Before beginning music exchange classes with the younger students, Samford music students first met virtually with the Reverend Dr. Stanford Angion, founder of the Mt. Gilead Scholastic and Artistic Institute, and the program’s director, Ms. Susan Wilson. Dr. Angion shared the original vision of the MGS&A to provide both musical and academic training for young people in the Coy community in an effort to “raise up our own” as worship and community leaders. MGS&A was founded in 2012, and provides weekly music lessons in drums, guitar, piano and voice; academic tutoring and standardized test prep; and a summer camp each July. Ms. Wilson explained that while the COVID-19 pandemic has prevented students and instructors from being able to meet in person, lessons have continued through virtual connections such as FaceTime and Skype.

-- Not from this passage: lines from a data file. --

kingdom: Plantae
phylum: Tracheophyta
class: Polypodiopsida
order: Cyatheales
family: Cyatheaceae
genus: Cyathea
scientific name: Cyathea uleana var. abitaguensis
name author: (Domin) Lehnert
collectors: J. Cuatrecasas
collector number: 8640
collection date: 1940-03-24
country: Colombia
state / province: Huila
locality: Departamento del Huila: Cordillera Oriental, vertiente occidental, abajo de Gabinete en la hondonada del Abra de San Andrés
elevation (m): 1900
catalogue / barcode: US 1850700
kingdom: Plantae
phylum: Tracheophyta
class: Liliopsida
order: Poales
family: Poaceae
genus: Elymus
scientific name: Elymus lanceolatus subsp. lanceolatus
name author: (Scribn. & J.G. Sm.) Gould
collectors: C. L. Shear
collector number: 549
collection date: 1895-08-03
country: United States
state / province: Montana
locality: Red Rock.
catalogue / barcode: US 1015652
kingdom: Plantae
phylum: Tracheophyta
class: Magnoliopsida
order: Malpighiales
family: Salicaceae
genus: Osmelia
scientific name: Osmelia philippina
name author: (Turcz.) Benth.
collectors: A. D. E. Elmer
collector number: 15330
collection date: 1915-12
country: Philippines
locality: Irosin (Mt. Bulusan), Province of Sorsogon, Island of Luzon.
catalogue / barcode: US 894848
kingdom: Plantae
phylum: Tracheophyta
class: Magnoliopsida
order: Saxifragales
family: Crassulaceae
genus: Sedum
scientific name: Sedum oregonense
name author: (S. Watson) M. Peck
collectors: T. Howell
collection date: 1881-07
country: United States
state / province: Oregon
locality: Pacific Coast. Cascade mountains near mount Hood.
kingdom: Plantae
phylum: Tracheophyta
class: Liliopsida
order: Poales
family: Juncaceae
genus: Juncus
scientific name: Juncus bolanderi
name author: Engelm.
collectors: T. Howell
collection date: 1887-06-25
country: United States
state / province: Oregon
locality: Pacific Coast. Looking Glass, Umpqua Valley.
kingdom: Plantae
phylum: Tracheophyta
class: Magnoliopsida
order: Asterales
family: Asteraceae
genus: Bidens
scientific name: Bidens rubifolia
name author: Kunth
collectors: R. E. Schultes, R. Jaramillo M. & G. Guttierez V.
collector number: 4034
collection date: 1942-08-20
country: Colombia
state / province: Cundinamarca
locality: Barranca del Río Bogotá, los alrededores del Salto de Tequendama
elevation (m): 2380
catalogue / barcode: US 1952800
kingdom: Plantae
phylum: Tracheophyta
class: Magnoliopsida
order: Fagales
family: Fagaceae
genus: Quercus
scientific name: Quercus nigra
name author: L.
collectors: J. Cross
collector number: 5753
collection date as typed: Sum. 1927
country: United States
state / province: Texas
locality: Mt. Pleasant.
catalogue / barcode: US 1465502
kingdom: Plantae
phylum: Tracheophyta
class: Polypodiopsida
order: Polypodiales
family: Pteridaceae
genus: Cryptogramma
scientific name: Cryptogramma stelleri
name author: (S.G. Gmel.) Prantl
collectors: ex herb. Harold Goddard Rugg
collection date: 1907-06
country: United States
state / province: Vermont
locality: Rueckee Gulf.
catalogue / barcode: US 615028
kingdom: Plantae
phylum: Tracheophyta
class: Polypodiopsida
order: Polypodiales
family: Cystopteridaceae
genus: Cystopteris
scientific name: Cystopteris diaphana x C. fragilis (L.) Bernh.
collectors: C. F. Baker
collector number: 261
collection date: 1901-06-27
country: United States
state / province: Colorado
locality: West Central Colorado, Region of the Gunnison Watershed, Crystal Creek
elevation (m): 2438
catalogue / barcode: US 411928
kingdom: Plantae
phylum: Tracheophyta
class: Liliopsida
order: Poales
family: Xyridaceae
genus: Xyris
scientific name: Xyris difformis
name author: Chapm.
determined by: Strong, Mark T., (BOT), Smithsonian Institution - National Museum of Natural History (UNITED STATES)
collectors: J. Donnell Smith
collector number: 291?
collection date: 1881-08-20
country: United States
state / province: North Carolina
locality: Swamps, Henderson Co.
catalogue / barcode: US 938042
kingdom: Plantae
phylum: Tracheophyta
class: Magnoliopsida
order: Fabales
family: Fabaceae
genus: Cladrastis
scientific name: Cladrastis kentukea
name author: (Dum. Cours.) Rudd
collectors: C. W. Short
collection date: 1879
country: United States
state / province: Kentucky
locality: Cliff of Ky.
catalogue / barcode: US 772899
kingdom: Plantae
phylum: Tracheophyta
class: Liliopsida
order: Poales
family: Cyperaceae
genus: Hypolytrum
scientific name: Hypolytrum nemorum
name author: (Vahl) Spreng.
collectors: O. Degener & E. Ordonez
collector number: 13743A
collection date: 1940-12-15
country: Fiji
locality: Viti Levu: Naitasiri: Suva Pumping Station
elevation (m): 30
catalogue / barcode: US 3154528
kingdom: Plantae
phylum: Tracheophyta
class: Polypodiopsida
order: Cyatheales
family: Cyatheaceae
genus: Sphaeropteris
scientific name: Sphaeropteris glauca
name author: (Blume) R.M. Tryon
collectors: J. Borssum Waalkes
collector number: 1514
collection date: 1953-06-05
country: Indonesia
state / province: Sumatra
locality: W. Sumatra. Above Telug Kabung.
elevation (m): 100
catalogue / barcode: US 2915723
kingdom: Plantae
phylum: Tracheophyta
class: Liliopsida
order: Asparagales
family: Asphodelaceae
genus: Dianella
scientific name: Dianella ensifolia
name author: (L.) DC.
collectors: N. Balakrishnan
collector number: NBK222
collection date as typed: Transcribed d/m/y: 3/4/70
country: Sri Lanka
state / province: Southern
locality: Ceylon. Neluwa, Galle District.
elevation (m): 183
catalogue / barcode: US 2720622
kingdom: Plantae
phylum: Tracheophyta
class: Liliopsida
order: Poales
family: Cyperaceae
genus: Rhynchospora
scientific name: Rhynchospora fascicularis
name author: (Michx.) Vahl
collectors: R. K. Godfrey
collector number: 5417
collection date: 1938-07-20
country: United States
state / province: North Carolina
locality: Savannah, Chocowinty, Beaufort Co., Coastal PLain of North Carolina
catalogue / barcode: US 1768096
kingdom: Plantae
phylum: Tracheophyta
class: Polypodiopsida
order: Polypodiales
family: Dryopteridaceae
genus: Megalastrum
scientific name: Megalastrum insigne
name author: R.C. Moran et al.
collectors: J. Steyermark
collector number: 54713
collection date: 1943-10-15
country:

Samford Senior Olivia Grace Sistrunk said she has been encouraged by the resilience of the MGS&A administration and students. “Through COVID, we have been tempted to live in fear, but through this experience, especially the MGS&A students, I’ve been reminded that we can move past obstacles. The Lord has not given us a spirit of fear, and this experience has reminded me of that.”
After helpful orientations with MGS&A community partners and the Mann Center, Samford and MGS&A students met together for three virtual Saturday morning music exchange classes. The classes included lessons in music theory and instrument demonstrations from Samford students, performances from MGS&A students and groups, and some intentional times of conversation and getting to know one another. MGS&A instructor Kendra Angion said, “This experience has been eye-opening to me. I’ve seen how we can bring different styles and ways of learning together to make beautiful music.” Samford student James Kirk agreed, “It’s been a really educational experience, as we’ve learned about different musical communities.
Some of the participants’ favorite features were a harp demonstration by Ashleigh Jones, a performance of “Silent Night” by the MGS&A choir featuring soloist Chelsea Wilson, an entertaining tuba demonstration from James Kirk, a piano performance by Devon Tucker, a solfege singing game led by Olivia Grace Sistrunk, a rhythm matching activity from Will Mason, a demonstration of vocal warm-ups and performance from Carlee Edge, and a very special video visit and song from Dr. Angion and Ms. Wilson’s mother Rosetta Angion.
The 89-year-old Ms. Angion, who was an active part of the Civil Rights movement, encouraged the students to continue working hard to learn music and “whatever you do, do it in the name of the Lord,” she said. She then sang part of one of her favorite songs from the civil rights era, “We Shall Overcome.”